Hubert Cecil Booth was an engineer who invented one of the first versions of the vacuum cleaner.

Google Doodle celebrates vaccum inventor Hubert Cecil's birthday

New Delhi: Google Doodles are famous for celebrating interesting world events, birthdays and anniversaries and pioneers. And on Wednesday, it decided to honour Hubert Cecil Booth, the man who gave the world first powered vacuum cleaners, on his 147 birthday. 

Here's everything you need to know about who Hubert Cecil Booth was:

Born in Gloucester in 1871, Hubert Cecil Booth was an engineer best known for inventing one of the first powered vacuum cleaners.

Before his version, cleaning machines just blew or brushed dirt away, instead of sucking it up.

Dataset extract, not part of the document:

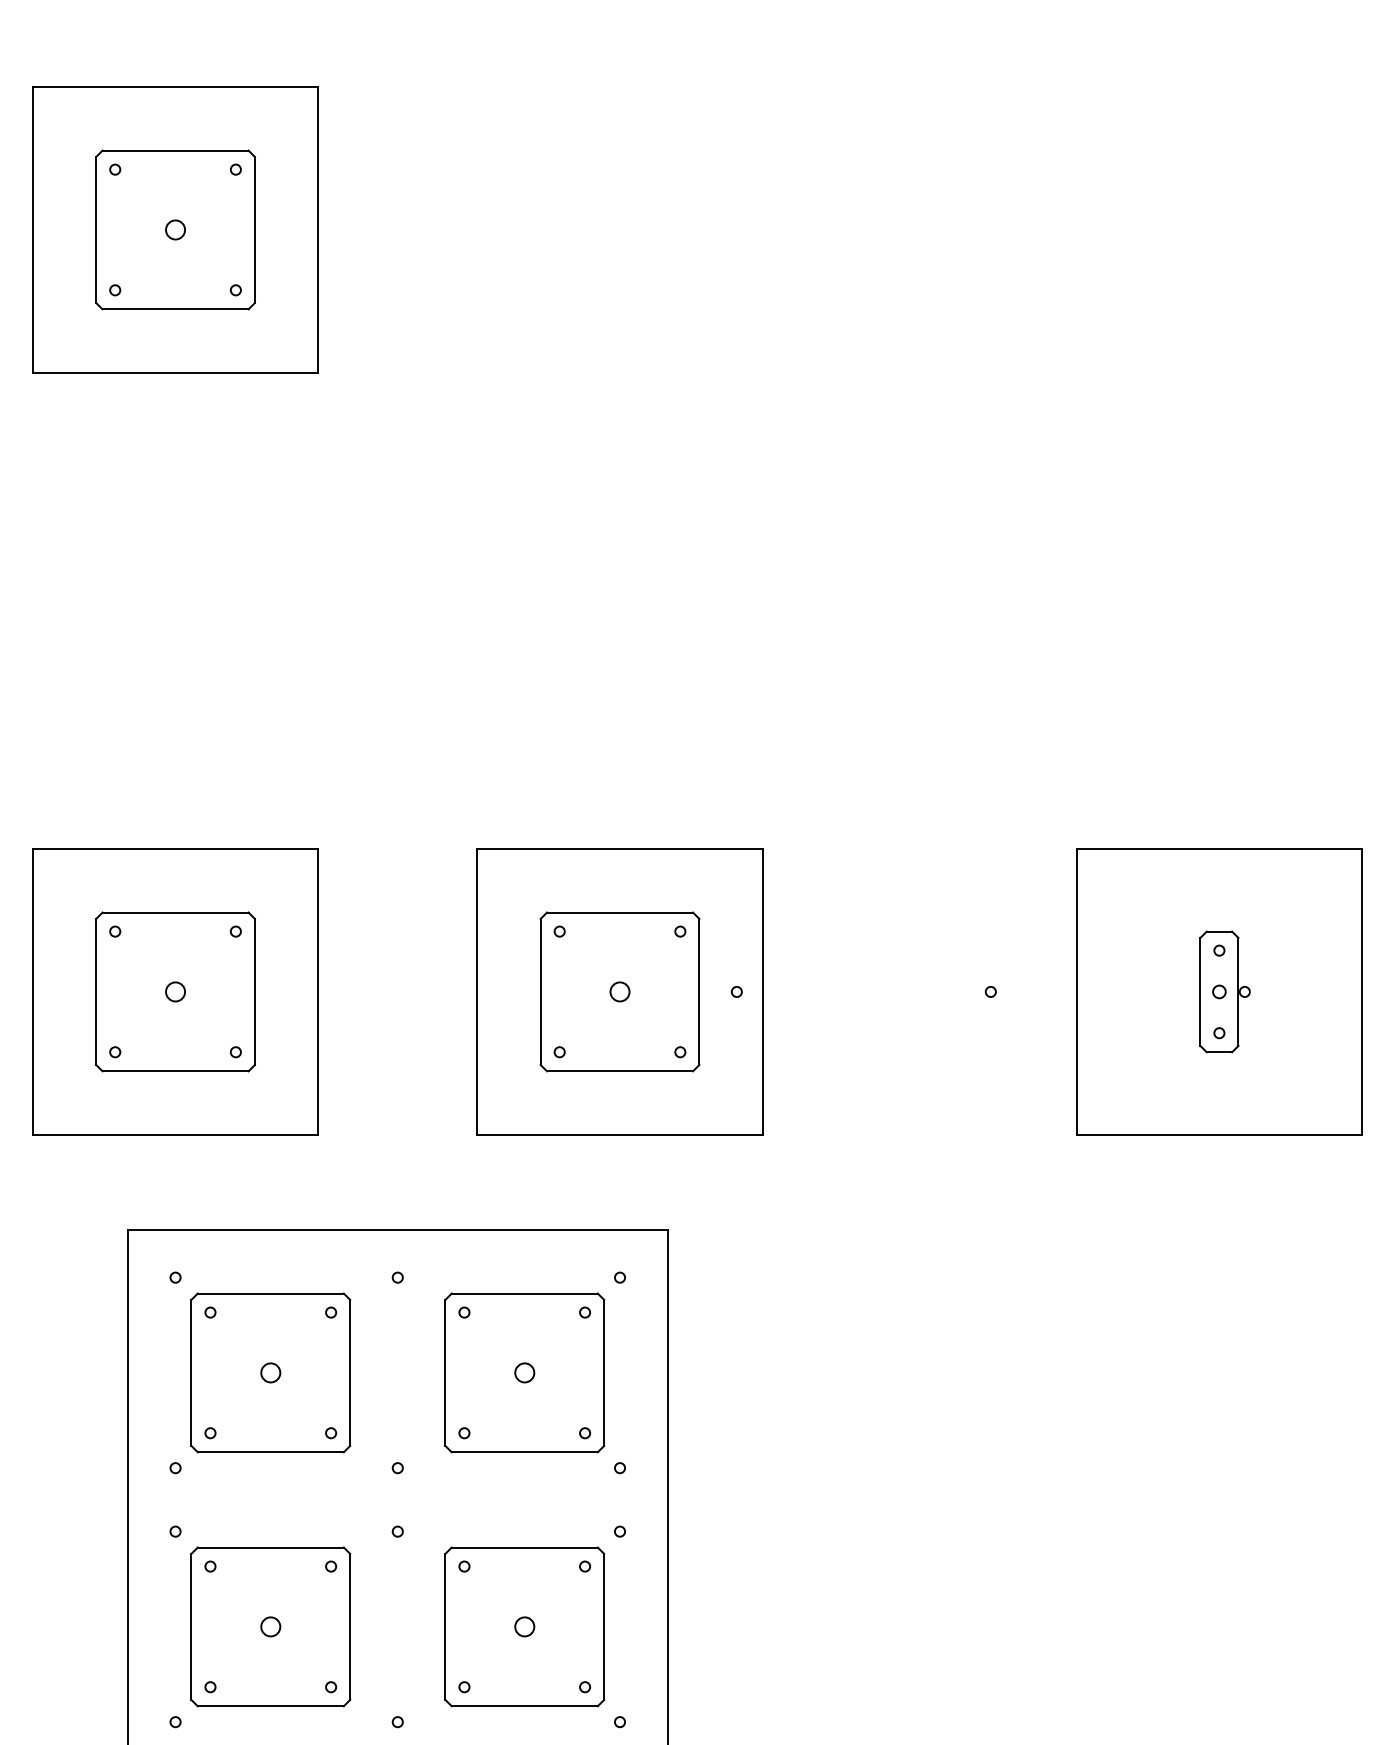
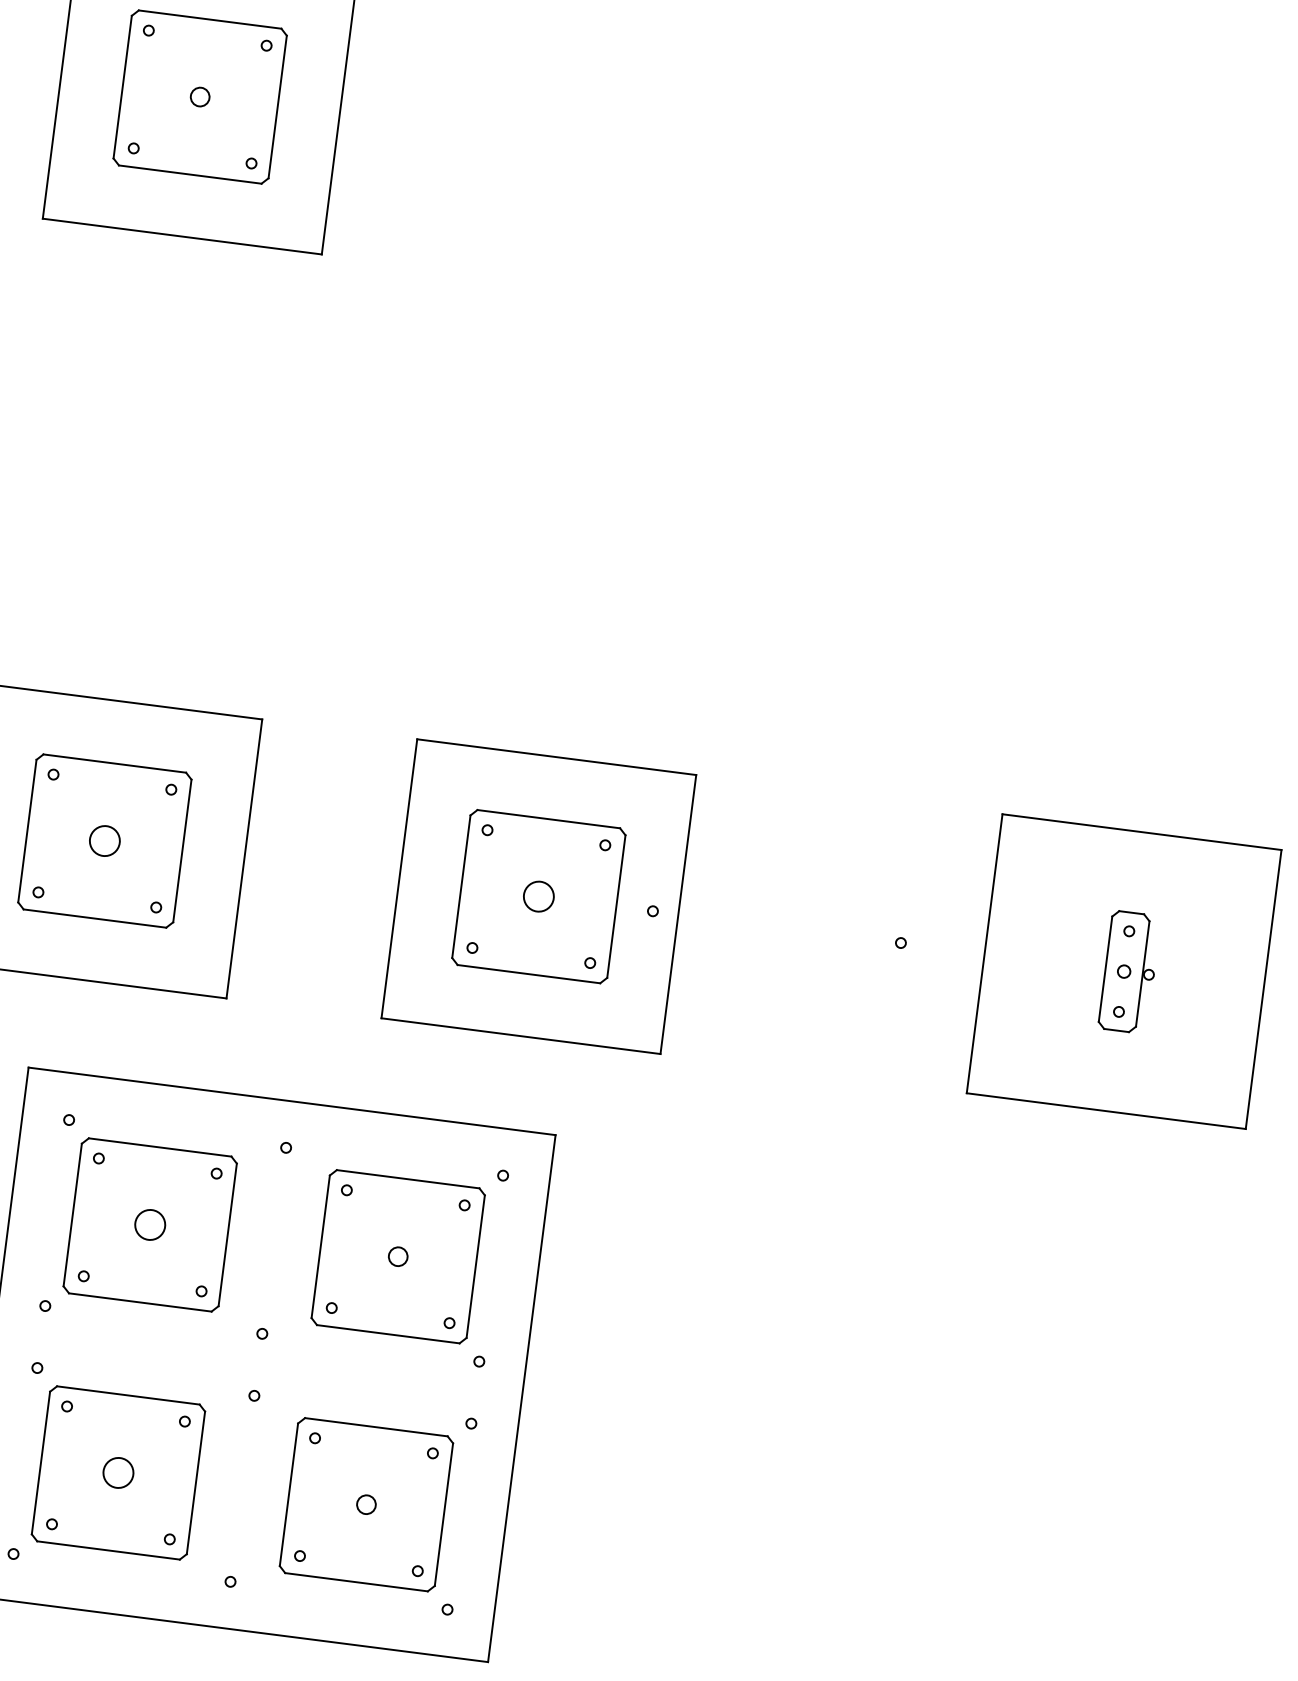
circle: (175, 991) -> (104, 840), size x1.6
circle: (619, 991) -> (538, 896), size x1.6
circle: (270, 1372) -> (149, 1224), size x1.6
circle: (270, 1626) -> (118, 1472), size x1.6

He invented the first modern vacuum cleaner in 1901 after watching a demonstration for a device designed to blow dust away, believing that if the device’s system could be reversed, the dust could be sucked up entirely. 

 His first petrol-powered, horse-drawn vacuum cleaner was giant and too bulky to be brought to a building. However, it was built on the same principles as modern ones.

Booth's first petrol-powered, horse-drawn vacuum cleaner relied upon air drawn by a piston pump through a cloth filter. It did not contain any brushes and the entire cleaning was done by suction through long tubes with nozzles on the ends.

Booth also designed Ferris wheels, suspension bridges and factories.